* Task directions: From the entries below, select every line that contains the string "Sprzęt" and copy each one out. Capitalization must match.

*** Opening Data for this task ***

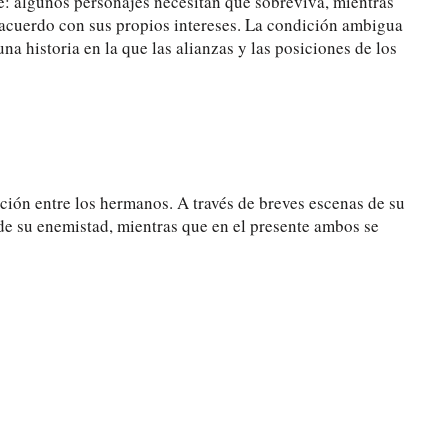
e: algunos personajes necesitan que sobreviva, mientras
e acuerdo con sus propios intereses. La condición ambigua
na historia en la que las alianzas y las posiciones de los
lación entre los hermanos. A través de breves escenas de su
 de su enemistad, mientras que en el presente ambos se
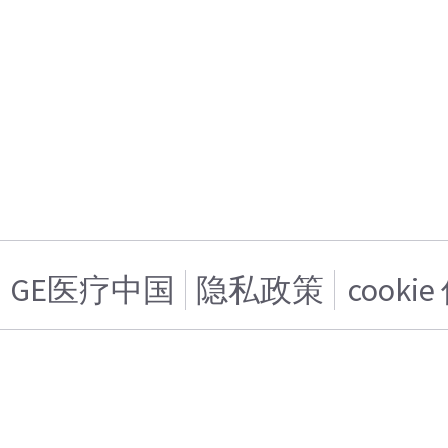
GE医疗中国
隐私政策
cooki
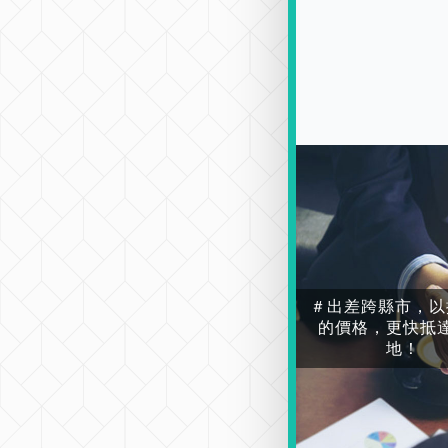
＃出差跨縣市，以
的價格，更快抵
地！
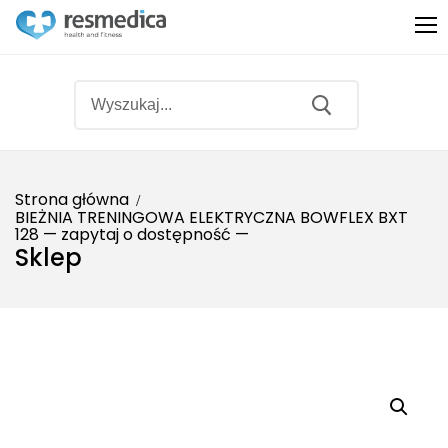
Strona główna
BIEŻNIA TRENINGOWA ELEKTRYCZNA BOWFLEX BXT
128 — zapytaj o dostępność —
Produkty
Sklep
Sprzęt medyczny
O nas
Sprzęt rehabilitacyjny
Promocje
Fitness
Bestsellery
Ginekologia
Partnerzy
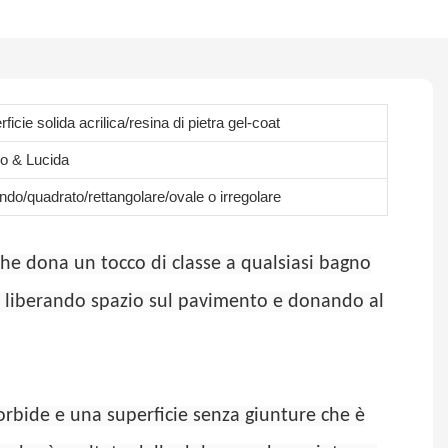
ficie solida acrilica/resina di pietra gel-coat
o & Lucida
ndo/quadrato/rettangolare/ovale o irregolare
 che dona un tocco di classe a qualsiasi bagno
, liberando spazio sul pavimento e donando al
orbide e una superficie senza giunture che è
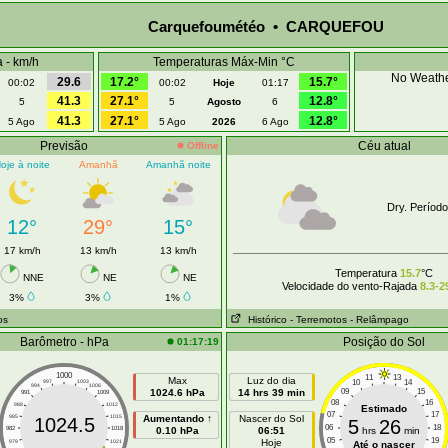
Carquefoumétéo • CARQUEFOU
 - km/h
Temperaturas Máx-Min °C
No Weathe
29.6
17.2°
15.7°
00:02
00:02
Hoje
01:17
41.3
27.1°
12.8°
5
5
Agosto
6
41.3
27.1°
12.8°
5 Ago
5 Ago
2026
6 Ago
Previsão
Céu atual
Offline
oje à noite
Amanhã
Amanhã noite
Dry. Período
12°
29°
15°
17 km/h
13 km/h
13 km/h
Temperatura
15.7
°C
NNE
NE
NE
Velocidade do vento-Rajada
8.3-2
3%
3%
1%
os
Histórico
- Terremotos
- Relâmpago
Barômetro - hPa
Posição do Sol
01:17:19
1000
11
13
Max
Luz do dia
10
14
997
1003
994
1006
1024.6 hPa
14 hrs 39 min
09
15
991
1009
08
16
988
1012
Estimado
07
17
985
1015
Aumentando ↑
Nascer do Sol
1024.5
5
26
06
18
982
1018
0.10 hPa
06:51
hrs
min
05
19
Hoje
979
1021
Até o nascer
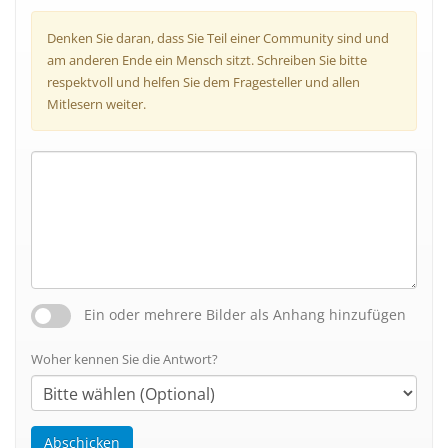
Denken Sie daran, dass Sie Teil einer Community sind und
am anderen Ende ein Mensch sitzt. Schreiben Sie bitte
respektvoll und helfen Sie dem Fragesteller und allen
Mitlesern weiter.
Ein oder mehrere Bilder als Anhang hinzufügen
Woher kennen Sie die Antwort?
Abschicken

*** Closing Data for this task ***

* Exercise result:
Sprzęt medyczny
Sprzęt rehabilitacyjny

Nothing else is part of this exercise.